Stability and standardisation within the kernel for kernel modules. There are plenty of commercial products that use proprietary kernel modules that basically only work on a very specific kernel version, preventing upgrades.

Or they could just open source and inline their garbage kernel modules…

I’m struggling with this now. There’s an out of tree module I want upstreamed, but the author (understandably) doesn’t want to put in the work to upstream, so I did. The upstream folks are reluctant to take it because I didn’t actually write it.

I really don’t know what to do.

[–] fxdave@lemmy.ml 1 points 3 days ago (1 children)

I don't use any of these, but I'm curious. Could you please write some examples?

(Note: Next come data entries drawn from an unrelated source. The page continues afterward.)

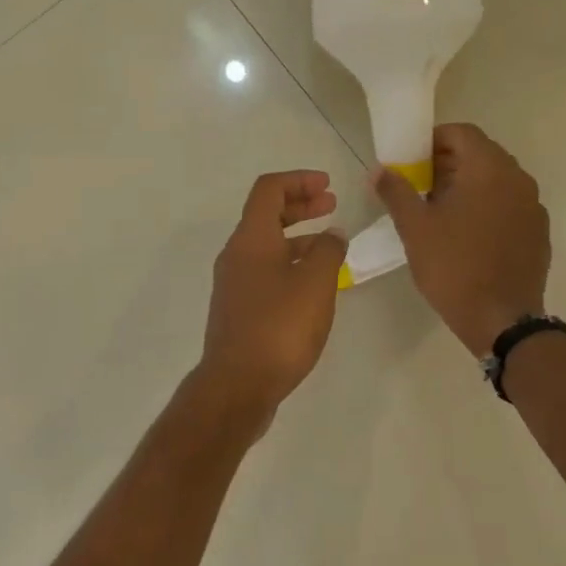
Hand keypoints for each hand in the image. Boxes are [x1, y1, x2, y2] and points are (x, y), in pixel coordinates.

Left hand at [197, 170, 348, 417]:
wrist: (238, 384)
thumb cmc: (279, 328)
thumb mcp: (315, 283)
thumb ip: (328, 251)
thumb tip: (332, 235)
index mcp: (251, 239)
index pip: (269, 189)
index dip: (299, 180)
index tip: (329, 186)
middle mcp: (236, 255)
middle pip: (265, 215)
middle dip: (300, 205)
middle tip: (332, 205)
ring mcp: (234, 284)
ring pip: (266, 246)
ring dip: (297, 237)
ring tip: (331, 245)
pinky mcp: (238, 310)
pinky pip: (265, 272)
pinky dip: (289, 264)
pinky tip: (312, 284)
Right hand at [371, 124, 550, 355]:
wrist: (501, 319)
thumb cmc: (453, 267)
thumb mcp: (415, 228)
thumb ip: (396, 192)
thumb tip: (379, 170)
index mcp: (488, 170)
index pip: (462, 133)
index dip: (433, 140)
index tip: (411, 160)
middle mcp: (518, 179)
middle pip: (481, 154)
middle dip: (449, 163)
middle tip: (420, 186)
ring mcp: (533, 206)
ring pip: (496, 180)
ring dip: (468, 185)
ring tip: (441, 212)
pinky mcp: (537, 231)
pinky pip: (509, 205)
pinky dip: (487, 207)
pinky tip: (468, 235)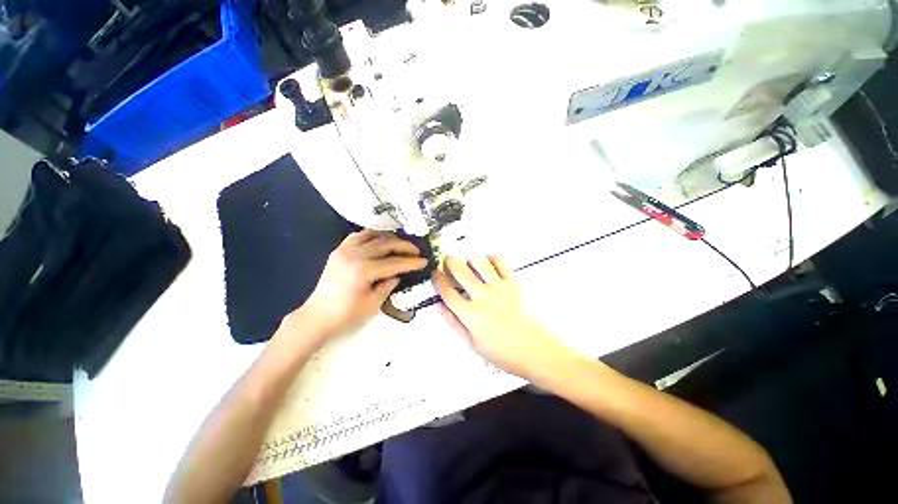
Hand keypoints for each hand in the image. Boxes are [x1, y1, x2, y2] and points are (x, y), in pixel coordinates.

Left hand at [281, 230, 427, 345]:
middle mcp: (354, 255)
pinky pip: (358, 236)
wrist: (317, 316)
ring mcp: (344, 250)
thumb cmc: (346, 315)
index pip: (394, 263)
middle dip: (404, 246)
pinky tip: (379, 241)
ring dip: (389, 237)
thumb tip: (397, 274)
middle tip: (416, 251)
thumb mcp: (373, 304)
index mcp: (363, 270)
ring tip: (400, 243)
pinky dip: (372, 236)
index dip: (411, 262)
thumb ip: (388, 285)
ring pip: (372, 235)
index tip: (424, 261)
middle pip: (385, 244)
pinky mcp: (338, 250)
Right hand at [431, 256, 571, 379]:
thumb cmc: (502, 353)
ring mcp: (499, 287)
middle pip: (460, 270)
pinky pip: (501, 262)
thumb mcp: (472, 343)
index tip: (435, 273)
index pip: (447, 291)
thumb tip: (438, 304)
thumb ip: (453, 322)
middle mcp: (483, 296)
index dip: (438, 279)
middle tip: (448, 262)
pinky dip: (492, 258)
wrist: (536, 351)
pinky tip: (489, 263)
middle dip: (449, 262)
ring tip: (468, 264)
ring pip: (478, 261)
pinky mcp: (513, 283)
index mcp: (470, 314)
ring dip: (469, 259)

It mostly affects people working with ”fun” enterprise hardware or special purpose things.

But to take one example, proprietary drivers for high performance network cards, most likely from Nvidia.

[–] smiletolerantly@awful.systems 16 points 4 days ago

At this point, package management is the main differentiating factor between distro (families). Personally, I'm vehemently opposed to erasing those differences.

The "just use flatpak!" crowd is kind of correct when we're talking solely about Linux newcomers, but if you are at all comfortable with light troubleshooting if/when something breaks, each package manager has something unique und useful to offer. Pacman and the AUR a a good example, but personally, you can wring nixpkgs Fron my cold dead hands.

And so you will never get people to agree on one "standard" way of packaging, because doing your own thing is kind of the spirit of open source software.

But even more importantly, this should not matter to developers. It's not really their job to package the software, for reasons including that it's just not reasonable to expect them to cater to all package managers. Let distro maintainers take care of that.